Advantage Valley’s diverse arts scene offers a rich tapestry of experiences
Galleries, museums, musical performances and festivals throughout Advantage Valley give people of all ages plenty of opportunities to experience the region’s arts and culture.
Huntington and Charleston are at the center of Advantage Valley’s arts and entertainment scene.
The Huntington Museum of Art, the largest art museum in West Virginia, includes a permanent art collection of over 16,000 objects, 10 exhibition spaces and an art reference library of nearly 27,000 volumes. In Charleston, residents enjoy The West Virginia State Museum at The Culture Center. Here, they can peruse the museum’s exhibits, which focus on West Virginia’s history, culture, art, paleontology, archaeology and geology, all of which represent the region’s people, land and industries.
Additionally, Blenko Glass Company, located in Milton, is a must-visit. Internationally known for its handcrafted items, this family-owned company has been creating beautiful designs since 1893. And they create just about everything – think vases, pavers, rondels, water bottles, garden spears and even stained-glass windows.
The Birke Art Gallery at Marshall University displays works created by students in the School of Art & Design, among other things, and the university’s Visual Arts Center is a jewel downtown.

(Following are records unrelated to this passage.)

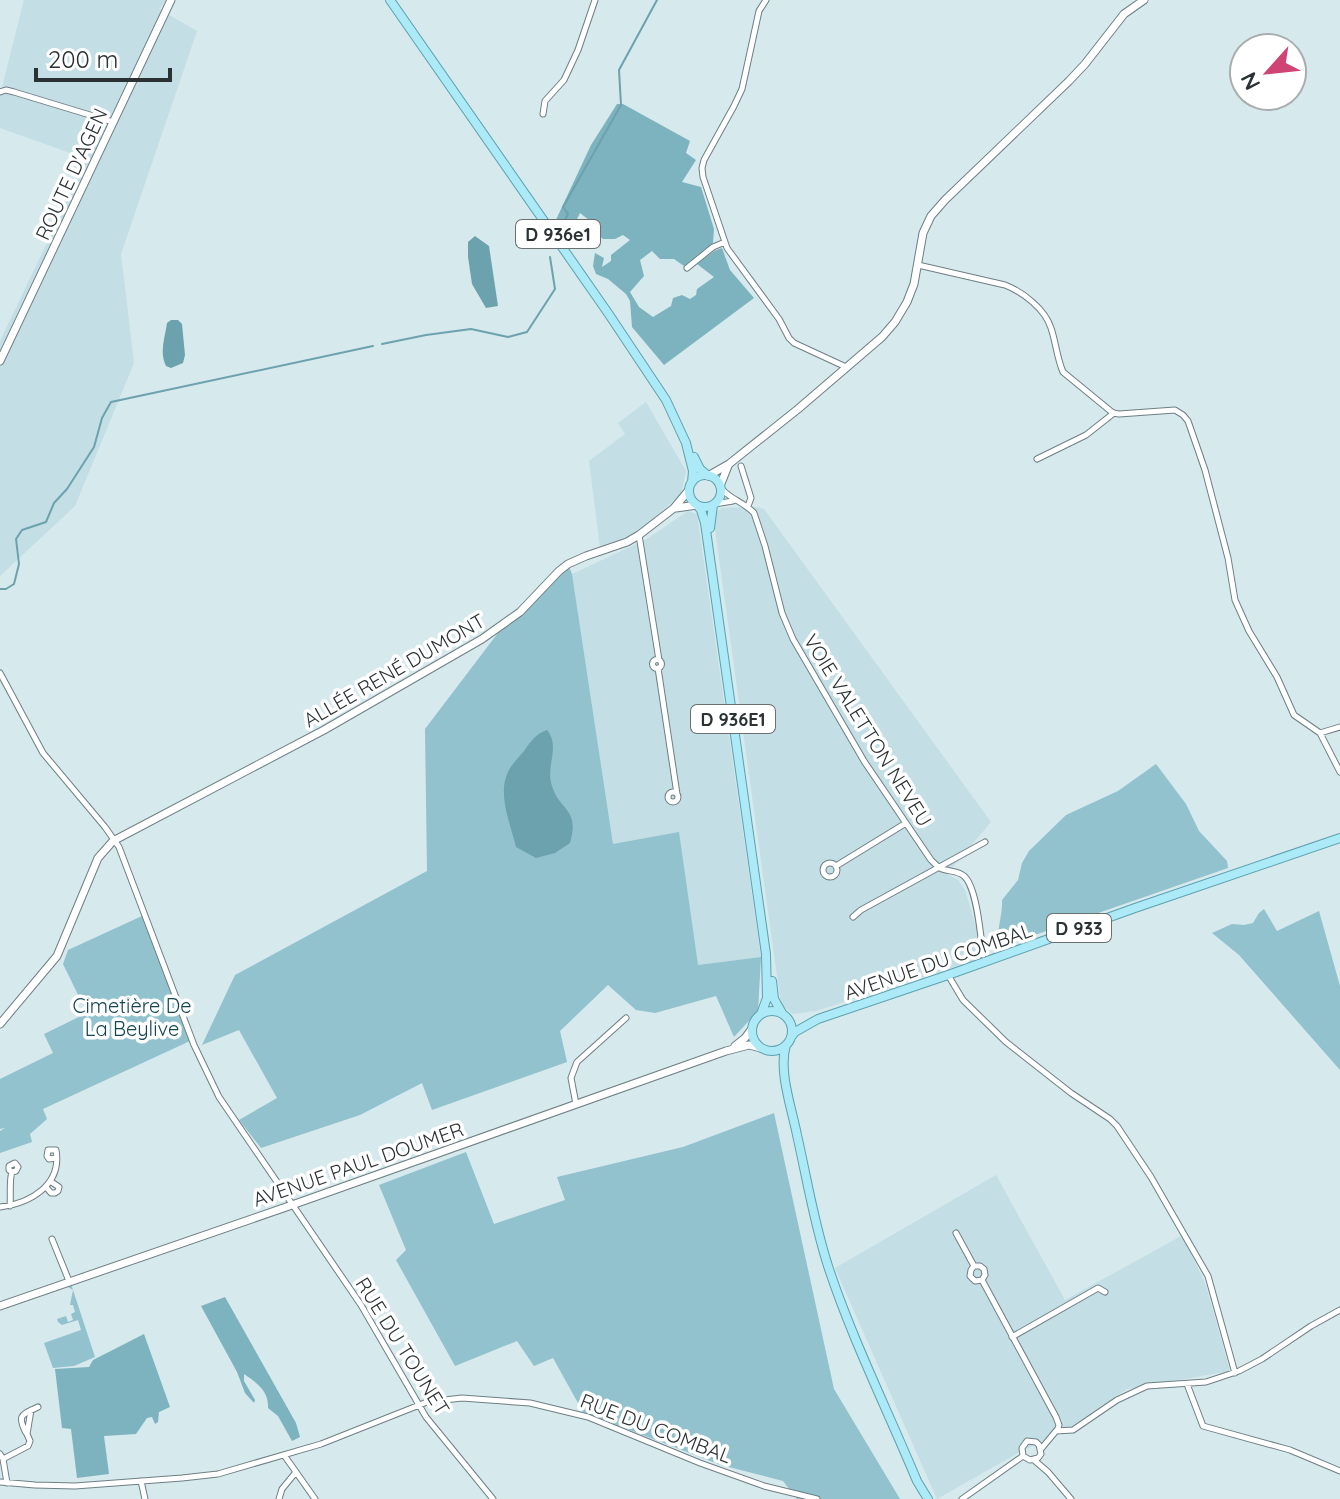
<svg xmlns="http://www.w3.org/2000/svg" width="1340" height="1499" viewBox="0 0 1340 1499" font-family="Quicksand,sans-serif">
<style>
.built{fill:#c3dee5}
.green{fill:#91c2cd}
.forest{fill:#7db3bf}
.water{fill:#6ca2ae}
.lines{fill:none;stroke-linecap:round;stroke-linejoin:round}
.stream{stroke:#6ca2ae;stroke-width:2}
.minor-casing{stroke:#6e7f83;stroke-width:7}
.tertiary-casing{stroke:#6e7f83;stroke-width:9}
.secondary-casing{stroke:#6e7f83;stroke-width:9}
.primary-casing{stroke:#5ca0ae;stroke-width:10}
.minor{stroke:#fff;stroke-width:5}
.tertiary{stroke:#fff;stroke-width:7}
.secondary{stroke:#fff;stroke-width:7}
.primary{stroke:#adeaf7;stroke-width:8}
.labels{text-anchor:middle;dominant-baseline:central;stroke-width:7;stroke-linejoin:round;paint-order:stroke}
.shield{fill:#fff;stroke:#6a7070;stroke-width:2}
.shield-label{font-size:18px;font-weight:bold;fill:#2a3233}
.street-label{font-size:20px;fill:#2a3233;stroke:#fff}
.park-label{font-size:20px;fill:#154650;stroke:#fff}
</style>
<rect width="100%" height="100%" fill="#d6e9ed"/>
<path class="built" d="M24 0H166L159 9 197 31 121 254 134 363 75 506 0 576V341L87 159 0 128V95Z
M646 402 686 471 681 494 642 528 622 542 600 548 589 461 625 434 618 423Z
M757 507 764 509 991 822 947 874 958 880 965 890 985 957 816 1011 793 1014 781 1005 713 515 722 508Z
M688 511 697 514 761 957 698 965 613 844 572 574 647 539Z
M996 1175 1065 1300 1183 1235 1206 1286 1230 1371 1127 1389 1070 1427 1018 1453 937 1499 835 1268Z"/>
<path class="green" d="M568 564 572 574 613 844 679 832 698 965 761 957 758 1011 734 1037 716 996 655 1013 636 1010 608 985 560 1031 567 1062 432 1110 422 1083 360 1115 261 1148 239 1120 277 1098 239 1030 202 1045 235 975 427 871 425 729 504 625Z
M1156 764 1186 804 1199 831 1227 861 1228 868 1000 947C995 932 1003 916 1002 900L1018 880 1022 863 1029 851 1066 815 1118 791Z
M1264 909 1277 931 1319 911 1340 986V1070L1239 955 1212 933 1232 924 1244 925 1253 923 1259 913Z
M142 916 190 1041 43 1109 47 1119 30 1134 32 1142 0 1153V1131L5 1128 0 1129V1079L53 1053 44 1034 87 1013 63 964 68 950Z
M774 1113 834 1389 900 1499H797L783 1481 721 1465 583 1412 553 1358 534 1366 517 1341 455 1366 396 1260 406 1250 379 1185 466 1152 494 1224 565 1200 557 1177 683 1147Z
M71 1284 95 1357 74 1366 53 1368 44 1343 81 1330 78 1320 62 1325 58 1322 57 1319 66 1316 68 1322 73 1320 71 1314 75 1312 73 1305H70L73 1290 68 1287Z"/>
<path class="forest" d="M617 104H623L690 141 686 153 696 160 682 182 701 187 714 229 713 243 684 266 674 259H660L652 251 640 260 644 276 630 292 639 307 653 317 671 306 673 298 682 295 690 299 696 295 697 289 714 277 697 264 714 251 722 248 730 270 754 298 664 365 632 327 630 301 626 294 608 279 596 274 593 266 595 253 604 258 602 267 611 261V255L630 240 623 235 615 239H603L596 233 594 224 580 213 574 225 577 232 570 235 566 241 554 224 591 145Z
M225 1297 296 1423 300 1437 292 1441 278 1416 268 1408C269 1391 257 1383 244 1374V1381L255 1400 254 1403 245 1393 237 1372 201 1306Z
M144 1334 170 1407 159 1412 158 1422 155 1424 152 1417 147 1418 136 1434 104 1436 109 1474 77 1478 71 1429 62 1428 55 1369 89 1367 93 1360Z"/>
<path class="water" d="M475 236 489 246 498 306 486 308 472 284 468 257V242Z
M171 320H178L182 324 185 355 183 363 171 368 166 366C159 352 165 338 167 323Z
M547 730C561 747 545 766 552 786 560 812 580 808 570 843L555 853 536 858 516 847C511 826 499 798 506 777 509 767 517 759 524 751 530 742 537 733 547 730Z"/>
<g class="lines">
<path class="stream" d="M565 220 568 214 563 207 621 105 619 70 657 0
M382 344 426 335 471 329 508 337 527 332 555 289 550 257
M0 589H6L14 584 19 564 16 539 22 530 46 522 54 503 67 489 94 447 102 418 111 402 373 346"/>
<defs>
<path id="minor" d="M766 0 759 11 742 89 734 106 704 160 702 168 703 177 727 248 779 319 789 338 794 343 846 367
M0 92 6 90 14 92 113 122
M543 114 545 101 564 80 578 50 595 0
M918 265 1005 285C1023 292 1045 309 1051 328 1056 343 1057 358 1063 372L1113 413 1119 414 1175 410 1183 415 1188 421 1205 470 1228 558 1235 600 1249 631 1277 677 1294 715 1320 733 1340 772
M687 268 713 247 725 242
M1037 459 1086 435 1114 413
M741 466 751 498 748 506
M720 487C729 499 744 502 754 513L765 546 782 613 793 639 864 761 931 860C932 861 938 867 940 868 948 872 957 870 964 876 977 887 981 938 983 955
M714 504 733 501
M639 535 659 660
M652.5 664a4.5 4.5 0 1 1 9 0a4.5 4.5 0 1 1-9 0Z
M658 668 677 794
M0 673 43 753 105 827 119 847 194 1045 219 1097 361 1305 426 1417 493 1499
M1320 733 1340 727
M668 797a5 5 0 1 1 10 0a5 5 0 1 1-10 0Z
M823 870a7 7 0 1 1 14 0a7 7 0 1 1-14 0Z
M836 866 906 823
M853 917 861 910 985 842
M948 975 963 1000 1006 1042 1071 1093 1110 1119 1117 1126 1151 1177 1208 1276 1235 1373
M576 1104 571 1078 577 1062 626 1018
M46 1187 51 1193H55L58 1191 59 1187 50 1181
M10 1206C11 1196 9 1180 12 1172L9 1170V1166L15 1163 18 1167 16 1171 12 1172
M0 1207C32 1203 62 1184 56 1150H48L47 1156 49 1159 56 1158
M956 1233 974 1266
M52 1239 69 1281
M982 1280 985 1275 984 1269 980 1266H974L971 1270 970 1276 975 1281 982 1280 1056 1417 1059 1425 1057 1431
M1012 1337 1098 1288 1105 1292
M1187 1384 1203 1426 1290 1450 1340 1471
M26 1433C17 1415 21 1415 38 1407
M1041 1449 1056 1431 1073 1430 1117 1400 1147 1386 1206 1382 1239 1371 1262 1359 1311 1326 1340 1310
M0 1454 3 1459 7 1483
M284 1455 315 1499
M3 1459 28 1446 30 1441 27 1434 31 1410
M1034 1460 1048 1472 1071 1499
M141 1481 145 1499
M0 1482 35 1485 75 1486 182 1478 218 1474 321 1444 427 1402 462 1398 530 1403 588 1417 700 1463 764 1486 817 1499
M279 1499 282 1489 296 1472
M962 1499 1023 1456 1022 1448 1027 1441 1036 1442 1039 1445 1041 1454 1038 1458 1030 1460 1023 1456"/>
<path id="tertiary" d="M708 476 729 464 798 409 882 337 895 322 907 302 914 284 923 233 931 216 945 200 1069 81 1085 64 1124 14 1144 0
M720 486 728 466
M676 508 697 505
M0 1024 57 956 98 858 113 841 324 730 482 639 520 612 559 571 568 564 586 556 627 542 639 535 674 508 689 490"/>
<path id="secondary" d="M0 361 171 0
M735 1046 745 1038 751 1030
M0 1306 292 1205 726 1051 749 1045 761 1048"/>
<path id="primary" d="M390 0 608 313 666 400 686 443 693 471 692 482
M694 457 700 469 707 475
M689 491a16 16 0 1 1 32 0a16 16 0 1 1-32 0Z
M698 506 701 510 705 523 766 954 767 998 761 1014
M710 528 713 505
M772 981 774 999 782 1013
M752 1031a20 20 0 1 1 40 0a20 20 0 1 1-40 0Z
M791 1037 795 1032 818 1019 948 975 1135 908 1340 838
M786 1045C778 1071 792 1109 797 1135 807 1179 814 1223 828 1266 852 1339 887 1409 917 1481L928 1499"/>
</defs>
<use href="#minor" class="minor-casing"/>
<use href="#tertiary" class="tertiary-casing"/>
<use href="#secondary" class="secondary-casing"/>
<use href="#primary" class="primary-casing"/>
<use href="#minor" class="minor"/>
<use href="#tertiary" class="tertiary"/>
<use href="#secondary" class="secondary"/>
<use href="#primary" class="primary"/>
</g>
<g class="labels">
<g class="shield">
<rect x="516" y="220" width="84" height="28" rx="6"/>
<rect x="691" y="705" width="84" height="28" rx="6"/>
<rect x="1047" y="914" width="64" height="28" rx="6"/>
</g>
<g class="shield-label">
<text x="558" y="234">D 936e1</text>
<text x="733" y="719">D 936E1</text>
<text x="1079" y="928">D 933</text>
</g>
<g class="street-label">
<text transform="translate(71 174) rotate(-65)">ROUTE D'AGEN</text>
<text transform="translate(394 670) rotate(-30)">ALLÉE RENÉ DUMONT</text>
<text transform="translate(868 730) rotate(58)">VOIE VALETTON NEVEU</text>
<text transform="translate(938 961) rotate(-19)">AVENUE DU COMBAL</text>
<text transform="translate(358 1164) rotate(-19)">AVENUE PAUL DOUMER</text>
<text transform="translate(403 1346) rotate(58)">RUE DU TOUNET</text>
<text transform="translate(656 1428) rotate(21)">RUE DU COMBAL</text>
</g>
<g class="park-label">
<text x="132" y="1005">Cimetière De<tspan x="132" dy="23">La Beylive</tspan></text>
</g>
</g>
<g transform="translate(1268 72) rotate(243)"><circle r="38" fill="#ffffff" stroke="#aaadad" stroke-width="2"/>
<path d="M0-6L14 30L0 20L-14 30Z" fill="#cf4375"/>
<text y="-12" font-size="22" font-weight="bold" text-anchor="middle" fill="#2a3233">N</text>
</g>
<path d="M36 68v12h134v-12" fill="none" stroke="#2a3233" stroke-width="4"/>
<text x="48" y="68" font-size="24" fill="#2a3233" stroke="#ffffff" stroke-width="6" paint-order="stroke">200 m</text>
</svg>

“It brought a new vibrancy and helped transform our downtown,” says Tyson Compton, president of the Huntington Area Convention & Visitors Bureau. “That same vibrant feeling comes to life in their gallery.”
The building is adjacent to Huntington’s Pullman Square and serves as the primary home of Marshall’s arts programs. The ground floor features retail space and the Charles W. and Norma C. Carroll Gallery.
Huntington’s Central City Antiques District, where artists and artisans display and sell their crafts, is a popular destination for residents and visitors. Central City is taking on a new moniker – 14th Street West – and is poised to become that must-visit location ripe with antiques, art, food and local culture, Compton says.
Charleston’s Juliet Art Museum at the Clay Center hosts traveling exhibits from artists and museums nationwide, along with works from its excellent permanent collection. The Erma Byrd Gallery on the campus of the University of Charleston is home to 155 pieces of art created exclusively by West Virginia women artists.
A signature arts event in the region is FestivALL, a multi-arts, multi-venue summer festival and fall mini-festival. FestivALL transforms Charleston into a work of art. Partnering with more than 90 arts and community organizations and hundreds of local, regional, national and international artists, FestivALL is spread over 15 days in June and features more than 100 events and 300 performances, along with music, theater and dance exhibitions.
The performing arts take center stage in Advantage Valley and include the West Virginia Symphony, Charleston Ballet, River City Youth Ballet, Charleston Light Opera Guild, Alban Arts Center and Kanawha Players Theatre. Performances are held in the region’s excellent venues, including the Keith-Albee Performing Arts Center, LaBelle Theatre and Clay Center.